Full-year results to the end of March showed the group came under intense competitive pressure in Spain and Italy, according to Reuters, while impairments recorded earlier in the year pushed the group into a loss of €7.6 billion (Dh31.36bn).

Nick Read, the former chief financial officer who has been in the top job since October, said the decision to cut one of the biggest payouts in Britain had not been taken lightly, but showed the need to pay down debt and invest in the world's second largest mobile player.

The company cut the full-year dividend to 9 euro cents a share from 15.07 euro cents in its financial 2018 year and below the 14.55 euro cents that had been expected.

"These challenges weighed on our service revenue growth during the year, and together with high spectrum auction costs have reduced our financial headroom," Mr Read said.

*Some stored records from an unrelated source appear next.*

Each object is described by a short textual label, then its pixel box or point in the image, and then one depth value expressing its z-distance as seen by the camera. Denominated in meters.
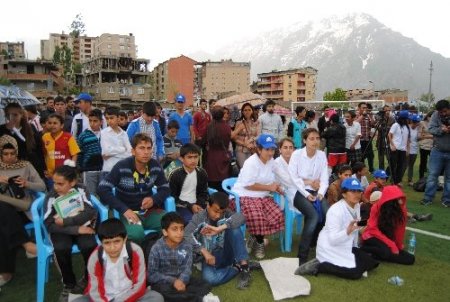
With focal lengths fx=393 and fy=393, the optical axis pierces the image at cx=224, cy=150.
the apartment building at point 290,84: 103.06
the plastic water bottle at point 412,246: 4.80
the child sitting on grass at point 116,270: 3.14
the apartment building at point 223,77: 104.94
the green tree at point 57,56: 67.31
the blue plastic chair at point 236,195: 4.83
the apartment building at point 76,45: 109.06
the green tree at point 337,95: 85.44
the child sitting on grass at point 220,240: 4.02
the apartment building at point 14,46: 107.76
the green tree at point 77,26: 65.81
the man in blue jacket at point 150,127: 6.04
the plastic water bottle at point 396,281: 4.09
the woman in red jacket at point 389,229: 4.59
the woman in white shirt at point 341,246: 4.18
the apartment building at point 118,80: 66.75
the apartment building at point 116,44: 91.66
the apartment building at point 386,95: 86.55
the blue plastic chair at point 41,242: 3.48
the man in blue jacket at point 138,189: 4.05
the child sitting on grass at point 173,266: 3.46
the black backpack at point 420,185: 8.52
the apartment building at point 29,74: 55.31
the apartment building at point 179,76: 87.75
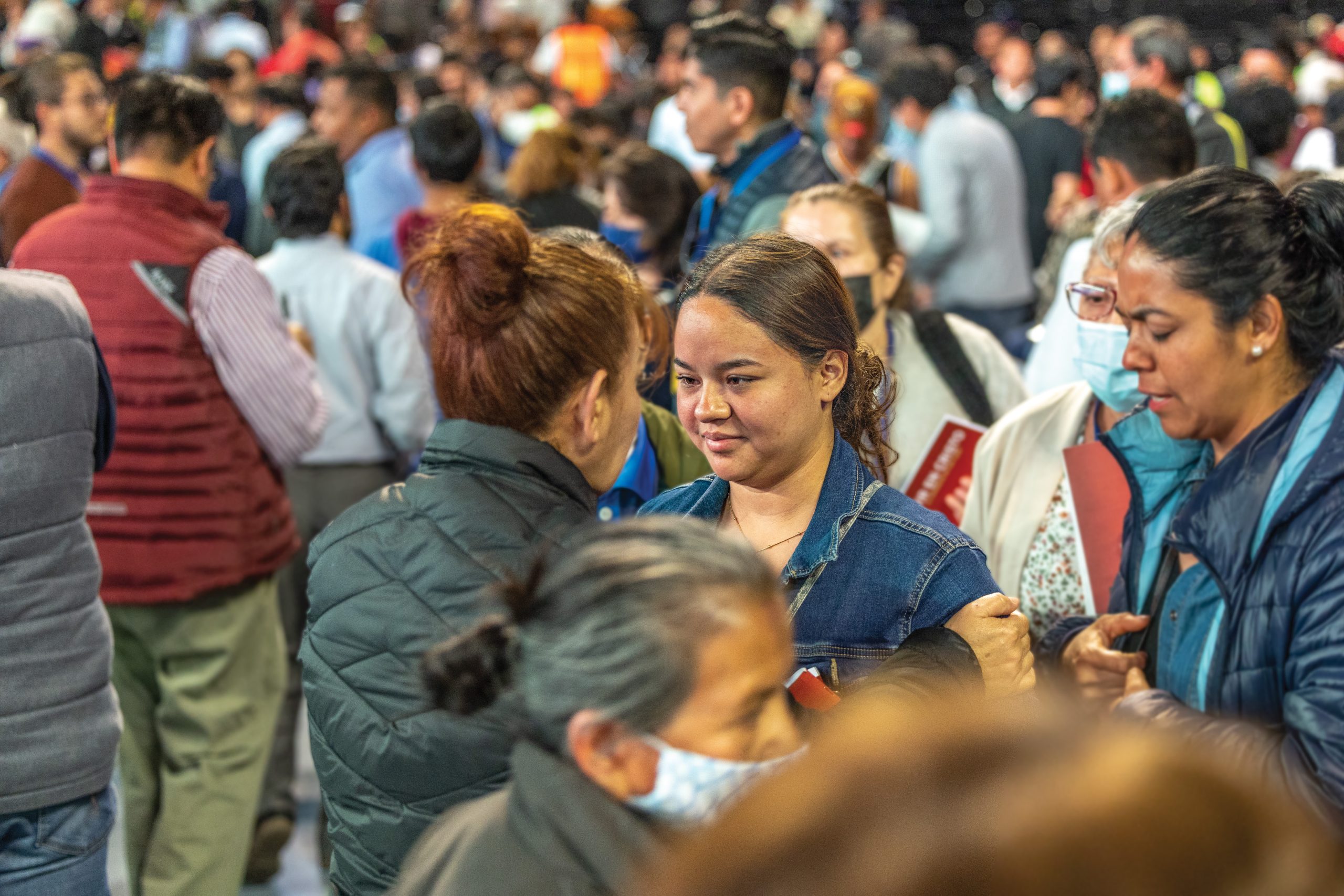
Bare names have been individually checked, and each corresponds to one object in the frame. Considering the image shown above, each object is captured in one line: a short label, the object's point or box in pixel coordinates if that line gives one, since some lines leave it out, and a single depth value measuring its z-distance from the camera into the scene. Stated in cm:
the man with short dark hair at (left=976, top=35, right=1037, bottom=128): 1711
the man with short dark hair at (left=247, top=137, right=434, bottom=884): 762
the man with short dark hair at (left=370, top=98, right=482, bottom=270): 927
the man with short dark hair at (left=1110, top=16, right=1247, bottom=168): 1021
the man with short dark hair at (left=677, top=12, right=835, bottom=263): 796
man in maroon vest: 618
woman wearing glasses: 487
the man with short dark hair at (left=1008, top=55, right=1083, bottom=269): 1396
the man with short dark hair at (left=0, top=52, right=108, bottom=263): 909
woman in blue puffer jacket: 338
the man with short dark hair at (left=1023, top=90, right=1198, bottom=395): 777
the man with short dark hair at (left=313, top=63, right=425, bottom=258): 1128
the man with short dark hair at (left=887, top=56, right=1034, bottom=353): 1218
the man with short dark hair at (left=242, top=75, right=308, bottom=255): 1359
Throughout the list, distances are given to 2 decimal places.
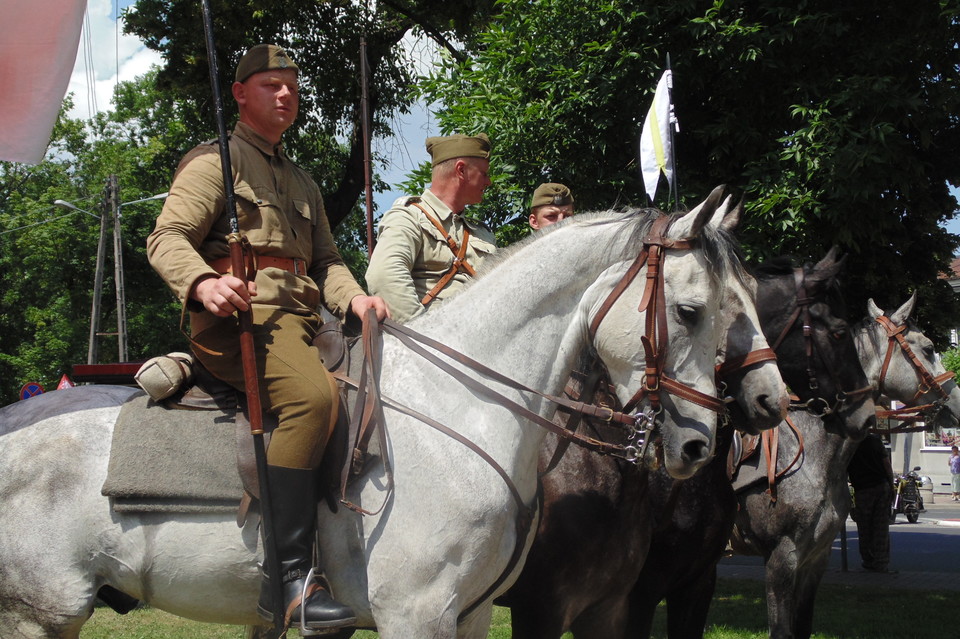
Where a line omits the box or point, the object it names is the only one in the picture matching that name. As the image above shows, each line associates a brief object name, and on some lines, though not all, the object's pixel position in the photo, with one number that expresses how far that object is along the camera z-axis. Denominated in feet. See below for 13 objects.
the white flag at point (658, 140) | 19.75
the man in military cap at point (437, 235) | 14.96
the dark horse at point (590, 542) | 14.08
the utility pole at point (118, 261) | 78.27
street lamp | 79.46
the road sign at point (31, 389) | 50.48
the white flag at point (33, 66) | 12.91
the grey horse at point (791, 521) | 17.30
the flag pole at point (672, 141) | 18.60
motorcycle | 73.91
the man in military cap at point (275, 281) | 10.94
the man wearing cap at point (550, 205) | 20.30
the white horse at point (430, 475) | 10.67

"The board has made the decision to rebase the dividend, helping us to reduce debt."

Vodafone shares opened 2 per cent lower in London before swiftly erasing most of those losses.

The stock has fallen 37 per cent in the last 12 months as investors fret about the cost of acquiring Liberty Global's cable assets in Germany and some other eastern European markets, the outlay on new spectrum for 5G services and tougher conditions in some European markets.

Organic service revenue, a key industry measurement, fell 0.6 per cent in the fourth quarter, which Mr Read said should be the low point.

Vodafone reported group revenue of €43.7bn for the year to end-March, down 6.2 per cent, with an operating loss of €951 million.

Adjusted core earnings rose 3.1 per cent on an organic basis, in line with Vodafone's guidance and analyst expectations.

For the 2020 financial year, Vodafone said it expected adjusted core earnings of €13.8bn to €14.2bn, implying low single digit organic growth, and free cash flow pre-spectrum of at least €5.4bn.

Mr Read had said at the half year the dividend was affordable at the current levels and once the company brings debt back towards the lower end of its range, the board would consider returning to dividend-per-share growth.

He said on Tuesday the new policy ensures the dividend will be secure going forward.

Mr Read has reset Vodafone’s strategy since taking charge, according to Bloomberg. He’s accelerated cost cuts, put assets on the block and wants to share the burden of maintaining and developing networks with other carriers. Vodafone moved to free up some cash late Monday with a $2.2bn deal to sell its New Zealand business to a consortium including Infratil and Brookfield Asset Management.

With the savings from some of those measures taking time to appear, analysts were penciling in a likely dividend cut to avert credit rating downgrades that would have pushed Vodafone debt closer to junk territory.